For most people, coming to a decision about a vocation will take a lot of time and prayer. There are, of course, exceptions: prodigies who have been blessed with an amazing talent or people, like St. Thérèse, who reach a conviction quite young.
The first step, however, is placing oneself in God’s hands through prayer: “What is your will for me, God? Speak, for your servant is listening.” While it’s unlikely that God will answer the prayer in an audible way, he does provide people with certain personalities and skill sets that can steer them in the right direction. A person who struggles in the physical sciences but excels in literature and philosophy may not be on a path toward being a doctor. Does one’s personality augur for a life of celibacy or marriage? The point is that God speaks to people through the gifts he has given them, and those gifts should be developed and brought to bear in one’s discernment.
God also speaks to people through their loved ones, mentors, and the Church. A wise person listens very carefully to the opinions of those who know him or her well.
Moreover, if one does discern a call to the clerical or religious life, then those who are charged with receiving candidates will test the call.
To put it succinctly, when one is discerning a vocation, one must pray, think and act. Moreover, undergirding one’s discernment must be a confident trust in the mercy and love of God. As St. Thérèse discovered in her own discernment, the God who made each person with such great intimacy and care is not going to leave a person in the dark.

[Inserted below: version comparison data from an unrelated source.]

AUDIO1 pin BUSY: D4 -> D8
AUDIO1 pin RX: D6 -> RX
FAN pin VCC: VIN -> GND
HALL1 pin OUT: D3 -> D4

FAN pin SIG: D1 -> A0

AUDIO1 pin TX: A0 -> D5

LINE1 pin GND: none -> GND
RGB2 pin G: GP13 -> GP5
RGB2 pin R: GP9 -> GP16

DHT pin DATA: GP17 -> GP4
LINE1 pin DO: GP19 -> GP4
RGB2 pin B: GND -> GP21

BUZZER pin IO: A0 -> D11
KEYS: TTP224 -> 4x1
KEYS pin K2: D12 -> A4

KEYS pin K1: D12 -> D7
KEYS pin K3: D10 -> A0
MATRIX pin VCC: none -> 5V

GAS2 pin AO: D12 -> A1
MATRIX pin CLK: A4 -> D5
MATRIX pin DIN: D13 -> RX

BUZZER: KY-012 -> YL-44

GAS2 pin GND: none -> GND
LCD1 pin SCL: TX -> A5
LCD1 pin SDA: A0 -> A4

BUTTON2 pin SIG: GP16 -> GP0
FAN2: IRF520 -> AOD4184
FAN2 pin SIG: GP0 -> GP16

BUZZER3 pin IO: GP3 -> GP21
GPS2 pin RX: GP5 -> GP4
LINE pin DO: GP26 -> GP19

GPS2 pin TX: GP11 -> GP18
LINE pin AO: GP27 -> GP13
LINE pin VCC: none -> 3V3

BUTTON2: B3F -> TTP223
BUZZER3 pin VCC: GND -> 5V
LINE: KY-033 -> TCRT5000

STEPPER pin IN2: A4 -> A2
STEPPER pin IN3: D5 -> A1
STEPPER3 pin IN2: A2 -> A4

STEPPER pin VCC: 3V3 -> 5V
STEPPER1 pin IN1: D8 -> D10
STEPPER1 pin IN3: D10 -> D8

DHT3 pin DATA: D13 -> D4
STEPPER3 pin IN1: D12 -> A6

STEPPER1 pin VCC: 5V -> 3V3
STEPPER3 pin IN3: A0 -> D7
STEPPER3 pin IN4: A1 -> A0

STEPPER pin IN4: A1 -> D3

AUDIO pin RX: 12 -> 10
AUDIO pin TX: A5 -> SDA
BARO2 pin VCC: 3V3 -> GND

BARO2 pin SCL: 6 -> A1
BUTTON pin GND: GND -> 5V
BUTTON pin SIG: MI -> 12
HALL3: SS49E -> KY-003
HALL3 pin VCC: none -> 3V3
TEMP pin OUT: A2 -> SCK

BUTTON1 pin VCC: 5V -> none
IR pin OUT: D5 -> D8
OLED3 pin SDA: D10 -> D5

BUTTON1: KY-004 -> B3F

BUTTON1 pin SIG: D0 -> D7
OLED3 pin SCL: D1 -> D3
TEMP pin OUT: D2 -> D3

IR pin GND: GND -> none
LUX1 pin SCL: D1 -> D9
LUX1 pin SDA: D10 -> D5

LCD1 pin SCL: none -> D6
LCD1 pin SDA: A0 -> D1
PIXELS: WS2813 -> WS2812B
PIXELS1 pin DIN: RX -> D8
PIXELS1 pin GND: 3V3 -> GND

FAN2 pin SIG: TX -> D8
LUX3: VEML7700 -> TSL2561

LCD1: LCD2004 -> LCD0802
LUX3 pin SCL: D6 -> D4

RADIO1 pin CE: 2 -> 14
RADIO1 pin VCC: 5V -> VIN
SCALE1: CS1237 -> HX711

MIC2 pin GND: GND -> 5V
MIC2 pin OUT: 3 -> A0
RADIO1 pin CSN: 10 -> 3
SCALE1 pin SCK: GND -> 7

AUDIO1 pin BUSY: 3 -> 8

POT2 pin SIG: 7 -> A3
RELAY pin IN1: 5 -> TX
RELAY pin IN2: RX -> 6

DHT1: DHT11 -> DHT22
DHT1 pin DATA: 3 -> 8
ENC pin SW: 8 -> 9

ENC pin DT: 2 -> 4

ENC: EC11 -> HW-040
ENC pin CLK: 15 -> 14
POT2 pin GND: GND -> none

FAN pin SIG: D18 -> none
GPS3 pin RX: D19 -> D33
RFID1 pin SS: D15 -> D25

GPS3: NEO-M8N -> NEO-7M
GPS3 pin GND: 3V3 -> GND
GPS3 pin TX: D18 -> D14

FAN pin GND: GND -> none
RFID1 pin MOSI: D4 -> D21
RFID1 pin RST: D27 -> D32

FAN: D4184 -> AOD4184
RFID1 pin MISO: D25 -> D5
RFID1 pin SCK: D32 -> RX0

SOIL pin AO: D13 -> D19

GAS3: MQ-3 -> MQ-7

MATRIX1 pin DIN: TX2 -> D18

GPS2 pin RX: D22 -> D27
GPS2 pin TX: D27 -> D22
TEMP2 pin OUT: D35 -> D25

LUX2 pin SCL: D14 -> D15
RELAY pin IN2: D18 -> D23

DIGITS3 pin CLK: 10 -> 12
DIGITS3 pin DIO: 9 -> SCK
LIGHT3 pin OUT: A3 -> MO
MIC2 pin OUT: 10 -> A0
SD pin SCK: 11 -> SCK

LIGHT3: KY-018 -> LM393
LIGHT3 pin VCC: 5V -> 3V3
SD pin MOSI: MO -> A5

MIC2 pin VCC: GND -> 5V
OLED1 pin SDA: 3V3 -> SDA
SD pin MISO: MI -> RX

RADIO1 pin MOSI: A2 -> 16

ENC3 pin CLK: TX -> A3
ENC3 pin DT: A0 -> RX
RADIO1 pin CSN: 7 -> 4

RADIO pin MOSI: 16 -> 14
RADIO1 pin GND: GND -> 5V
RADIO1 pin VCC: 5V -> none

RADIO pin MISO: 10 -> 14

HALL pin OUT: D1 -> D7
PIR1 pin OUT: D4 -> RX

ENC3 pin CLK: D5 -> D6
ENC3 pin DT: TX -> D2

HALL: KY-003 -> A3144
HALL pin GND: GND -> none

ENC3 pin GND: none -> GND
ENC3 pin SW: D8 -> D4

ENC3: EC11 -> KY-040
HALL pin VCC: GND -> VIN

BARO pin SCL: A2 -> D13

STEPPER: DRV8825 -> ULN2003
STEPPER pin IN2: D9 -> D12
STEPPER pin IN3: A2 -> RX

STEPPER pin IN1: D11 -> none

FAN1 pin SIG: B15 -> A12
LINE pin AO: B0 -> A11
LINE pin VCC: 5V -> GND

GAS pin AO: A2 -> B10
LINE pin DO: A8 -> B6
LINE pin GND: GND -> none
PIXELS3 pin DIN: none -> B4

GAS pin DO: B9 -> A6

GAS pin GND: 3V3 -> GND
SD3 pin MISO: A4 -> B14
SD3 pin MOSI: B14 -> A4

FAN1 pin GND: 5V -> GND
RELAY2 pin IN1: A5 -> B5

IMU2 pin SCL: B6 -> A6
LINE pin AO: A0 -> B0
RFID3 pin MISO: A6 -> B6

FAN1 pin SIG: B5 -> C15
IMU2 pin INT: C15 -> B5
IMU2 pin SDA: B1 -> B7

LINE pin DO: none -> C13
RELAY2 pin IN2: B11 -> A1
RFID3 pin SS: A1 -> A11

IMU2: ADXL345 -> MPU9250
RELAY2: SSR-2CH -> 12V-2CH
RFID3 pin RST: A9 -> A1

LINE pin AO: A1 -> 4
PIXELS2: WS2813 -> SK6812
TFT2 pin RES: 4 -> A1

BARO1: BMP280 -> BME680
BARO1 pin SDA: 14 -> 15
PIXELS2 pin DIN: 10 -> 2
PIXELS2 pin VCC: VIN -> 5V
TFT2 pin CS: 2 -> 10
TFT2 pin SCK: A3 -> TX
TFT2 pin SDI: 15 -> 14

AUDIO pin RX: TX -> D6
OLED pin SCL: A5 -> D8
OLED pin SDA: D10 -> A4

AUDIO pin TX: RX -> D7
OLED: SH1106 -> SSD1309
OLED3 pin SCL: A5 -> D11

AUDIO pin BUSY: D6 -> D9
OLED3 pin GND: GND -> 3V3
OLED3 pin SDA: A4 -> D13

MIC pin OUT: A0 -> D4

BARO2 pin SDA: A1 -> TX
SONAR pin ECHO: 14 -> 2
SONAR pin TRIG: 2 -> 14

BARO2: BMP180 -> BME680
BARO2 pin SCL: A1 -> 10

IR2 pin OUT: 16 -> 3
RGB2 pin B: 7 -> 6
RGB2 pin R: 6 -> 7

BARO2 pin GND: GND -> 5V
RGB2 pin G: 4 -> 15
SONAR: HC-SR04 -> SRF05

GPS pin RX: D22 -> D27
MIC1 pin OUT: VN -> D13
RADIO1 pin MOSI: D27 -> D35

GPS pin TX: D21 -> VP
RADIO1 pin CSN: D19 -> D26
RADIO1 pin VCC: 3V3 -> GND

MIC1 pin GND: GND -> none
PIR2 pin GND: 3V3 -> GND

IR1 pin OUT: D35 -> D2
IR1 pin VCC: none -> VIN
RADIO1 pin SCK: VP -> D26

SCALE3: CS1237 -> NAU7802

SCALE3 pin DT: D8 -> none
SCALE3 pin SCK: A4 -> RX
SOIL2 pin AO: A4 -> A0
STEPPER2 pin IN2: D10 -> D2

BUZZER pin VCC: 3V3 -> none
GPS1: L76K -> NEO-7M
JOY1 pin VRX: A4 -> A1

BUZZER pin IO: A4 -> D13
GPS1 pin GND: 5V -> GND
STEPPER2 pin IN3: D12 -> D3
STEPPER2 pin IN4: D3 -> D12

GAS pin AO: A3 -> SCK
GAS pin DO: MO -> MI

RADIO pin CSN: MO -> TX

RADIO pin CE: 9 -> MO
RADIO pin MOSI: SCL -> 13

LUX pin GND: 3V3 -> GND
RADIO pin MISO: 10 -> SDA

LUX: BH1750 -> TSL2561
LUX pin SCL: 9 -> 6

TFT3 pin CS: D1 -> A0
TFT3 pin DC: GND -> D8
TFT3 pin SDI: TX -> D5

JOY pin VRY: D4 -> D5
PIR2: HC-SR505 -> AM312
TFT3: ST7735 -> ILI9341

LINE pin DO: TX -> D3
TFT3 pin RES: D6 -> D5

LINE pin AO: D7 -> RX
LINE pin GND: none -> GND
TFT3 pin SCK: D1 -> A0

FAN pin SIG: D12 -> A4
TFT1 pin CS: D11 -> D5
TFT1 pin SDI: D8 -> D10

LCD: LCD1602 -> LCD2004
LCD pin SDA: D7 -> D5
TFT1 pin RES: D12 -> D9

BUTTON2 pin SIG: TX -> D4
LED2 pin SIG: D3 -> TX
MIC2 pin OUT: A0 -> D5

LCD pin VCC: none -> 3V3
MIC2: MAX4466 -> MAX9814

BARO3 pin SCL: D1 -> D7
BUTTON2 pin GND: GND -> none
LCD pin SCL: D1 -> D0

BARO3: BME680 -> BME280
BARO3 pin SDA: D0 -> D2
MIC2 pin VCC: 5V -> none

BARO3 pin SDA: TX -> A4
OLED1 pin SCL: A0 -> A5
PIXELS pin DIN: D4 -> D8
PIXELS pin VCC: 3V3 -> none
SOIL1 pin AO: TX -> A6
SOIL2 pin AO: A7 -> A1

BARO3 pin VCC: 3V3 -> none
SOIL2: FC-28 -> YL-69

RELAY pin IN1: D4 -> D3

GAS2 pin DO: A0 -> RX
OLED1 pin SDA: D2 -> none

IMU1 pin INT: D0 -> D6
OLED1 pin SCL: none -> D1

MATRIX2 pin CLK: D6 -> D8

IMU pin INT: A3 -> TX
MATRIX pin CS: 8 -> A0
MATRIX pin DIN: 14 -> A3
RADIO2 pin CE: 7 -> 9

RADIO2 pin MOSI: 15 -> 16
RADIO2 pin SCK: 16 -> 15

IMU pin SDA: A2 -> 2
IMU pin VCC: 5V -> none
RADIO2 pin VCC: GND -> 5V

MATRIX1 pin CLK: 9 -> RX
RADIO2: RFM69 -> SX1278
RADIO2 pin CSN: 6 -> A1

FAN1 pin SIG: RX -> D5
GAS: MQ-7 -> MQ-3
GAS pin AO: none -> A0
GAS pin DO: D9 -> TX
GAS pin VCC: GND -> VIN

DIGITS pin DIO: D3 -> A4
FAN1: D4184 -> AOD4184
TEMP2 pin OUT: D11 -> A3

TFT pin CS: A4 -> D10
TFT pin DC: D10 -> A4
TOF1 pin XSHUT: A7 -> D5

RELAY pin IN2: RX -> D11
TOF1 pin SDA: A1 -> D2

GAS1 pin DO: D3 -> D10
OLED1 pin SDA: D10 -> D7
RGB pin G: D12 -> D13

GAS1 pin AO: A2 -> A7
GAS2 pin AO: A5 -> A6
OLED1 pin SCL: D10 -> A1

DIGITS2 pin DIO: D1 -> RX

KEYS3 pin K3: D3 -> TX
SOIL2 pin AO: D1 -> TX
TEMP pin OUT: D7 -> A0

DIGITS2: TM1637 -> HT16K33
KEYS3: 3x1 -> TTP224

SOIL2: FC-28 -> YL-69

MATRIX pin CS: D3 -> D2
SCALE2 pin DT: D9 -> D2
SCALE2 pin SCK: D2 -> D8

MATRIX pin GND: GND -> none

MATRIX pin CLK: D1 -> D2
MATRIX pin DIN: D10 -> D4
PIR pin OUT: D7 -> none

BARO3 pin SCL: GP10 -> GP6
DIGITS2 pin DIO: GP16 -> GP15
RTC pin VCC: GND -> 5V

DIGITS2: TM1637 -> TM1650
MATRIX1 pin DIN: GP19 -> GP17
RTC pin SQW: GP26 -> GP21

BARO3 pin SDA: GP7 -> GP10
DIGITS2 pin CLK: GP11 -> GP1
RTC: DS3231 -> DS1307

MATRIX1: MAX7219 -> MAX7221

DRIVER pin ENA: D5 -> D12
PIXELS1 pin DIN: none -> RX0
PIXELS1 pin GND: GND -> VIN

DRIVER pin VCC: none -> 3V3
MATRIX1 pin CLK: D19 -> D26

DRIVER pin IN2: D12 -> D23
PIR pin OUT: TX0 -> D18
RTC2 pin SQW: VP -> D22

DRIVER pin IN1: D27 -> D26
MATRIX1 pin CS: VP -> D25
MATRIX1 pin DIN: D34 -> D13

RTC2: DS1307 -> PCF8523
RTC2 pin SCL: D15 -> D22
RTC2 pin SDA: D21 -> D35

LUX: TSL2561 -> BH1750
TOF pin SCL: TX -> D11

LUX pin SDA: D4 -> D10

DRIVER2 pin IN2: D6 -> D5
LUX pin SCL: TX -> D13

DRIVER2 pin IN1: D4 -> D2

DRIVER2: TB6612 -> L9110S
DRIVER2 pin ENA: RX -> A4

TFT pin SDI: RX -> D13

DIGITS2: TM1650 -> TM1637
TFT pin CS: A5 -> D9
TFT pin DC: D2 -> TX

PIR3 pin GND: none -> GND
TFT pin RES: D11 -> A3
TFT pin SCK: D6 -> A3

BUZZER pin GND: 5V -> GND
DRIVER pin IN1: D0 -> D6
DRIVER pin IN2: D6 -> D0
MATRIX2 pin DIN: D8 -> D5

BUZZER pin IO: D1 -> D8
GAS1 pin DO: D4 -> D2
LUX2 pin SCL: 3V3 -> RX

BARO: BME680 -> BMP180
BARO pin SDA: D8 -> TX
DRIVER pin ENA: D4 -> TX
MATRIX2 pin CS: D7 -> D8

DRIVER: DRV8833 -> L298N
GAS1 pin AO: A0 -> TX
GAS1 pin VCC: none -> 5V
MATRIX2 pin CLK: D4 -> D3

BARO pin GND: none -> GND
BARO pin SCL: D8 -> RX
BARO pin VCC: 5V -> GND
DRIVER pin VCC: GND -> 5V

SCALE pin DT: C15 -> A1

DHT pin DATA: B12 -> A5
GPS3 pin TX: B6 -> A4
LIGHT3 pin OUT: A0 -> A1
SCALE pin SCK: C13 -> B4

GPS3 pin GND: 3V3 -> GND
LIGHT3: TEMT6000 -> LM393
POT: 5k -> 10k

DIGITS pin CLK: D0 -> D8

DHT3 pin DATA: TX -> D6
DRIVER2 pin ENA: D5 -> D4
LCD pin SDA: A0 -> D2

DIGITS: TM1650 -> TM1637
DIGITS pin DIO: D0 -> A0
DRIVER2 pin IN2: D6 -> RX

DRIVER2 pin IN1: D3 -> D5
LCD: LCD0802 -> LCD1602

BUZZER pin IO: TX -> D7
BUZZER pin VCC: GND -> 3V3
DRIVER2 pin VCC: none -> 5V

There may be periods of frustration and impatience; it may seem as if God is holding back. Often, however, setbacks are ways that God interrupts a person’s logic in order to set him or her on the path he prefers. Indeed, many wise men and women, who have spent their lives chasing passionately after God, will testify that one needs to be ready for surprises when one is making the effort to yield to him.
Nevertheless, the absolute, non-negotiable requirement to being what God calls one to be is to remind oneself daily of God’s love, even if it seems absent. For the Lord has spoken: “Can a mother forget her infant, be without tenderness for the child of her womb? Even should she forget, I will never forget you” (Is 49:15).
David Werning writes from Virginia.
Nihil Obstat: Msgr. Michael Heintz, Censor Librorum
|An Anonymous Christian?
| Father Pedro Opeka during Mass in his village of Akamasoa, Antananarivo, Madagascar, on Oct. 7, 2007. Father Pedro was nominated for the Nobel Peace Prize in 2013. Pierre-Yves Babelon / Shutterstock.com
What happens if a person is not aware of the good news of Jesus? If, as the Church teaches, it is part of human nature to love and to seek happiness, then a person without knowledge of Jesus may respond to these innate drives without knowing their source. God’s grace is given independent of a person’s recognition. If one lives according to the love of God implanted in one’s heart, one can be saved. However, this lack of knowledge is not a good thing. The world has been given a gift beyond measure in Jesus. To say that it’s possible to be saved without knowledge of him is not to suggest that ignorance of him should be accepted. It is far better to know Jesus than not to. Knowing him means knowing where one comes from and where one is headed. A person may have a sense that there is more to life than here and now, but without Jesus the person misses the full picture. Worse yet, “some there are who, living and dying in this world without God, are exposed to final despair” (Lumen Gentium, No. 16). To work against this fate for anyone, the Church urges every member to share the Gospel.